#### Data extracts:
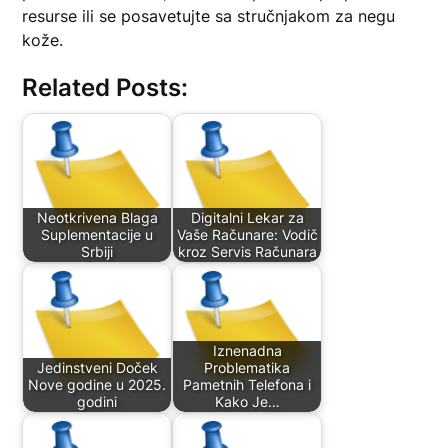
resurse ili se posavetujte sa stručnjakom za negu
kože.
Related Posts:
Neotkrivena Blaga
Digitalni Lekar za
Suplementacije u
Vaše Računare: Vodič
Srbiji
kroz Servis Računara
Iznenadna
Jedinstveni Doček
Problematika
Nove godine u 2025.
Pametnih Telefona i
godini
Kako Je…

#### Work request:
Give the records again exactly, minus the pictures.

#### Expected output:
resurse ili se posavetujte sa stručnjakom za negu
kože.
Related Posts:
Neotkrivena Blaga
Digitalni Lekar za
Suplementacije u
Vaše Računare: Vodič
Srbiji
kroz Servis Računara
Iznenadna
Jedinstveni Doček
Problematika
Nove godine u 2025.
Pametnih Telefona i
godini
Kako Je…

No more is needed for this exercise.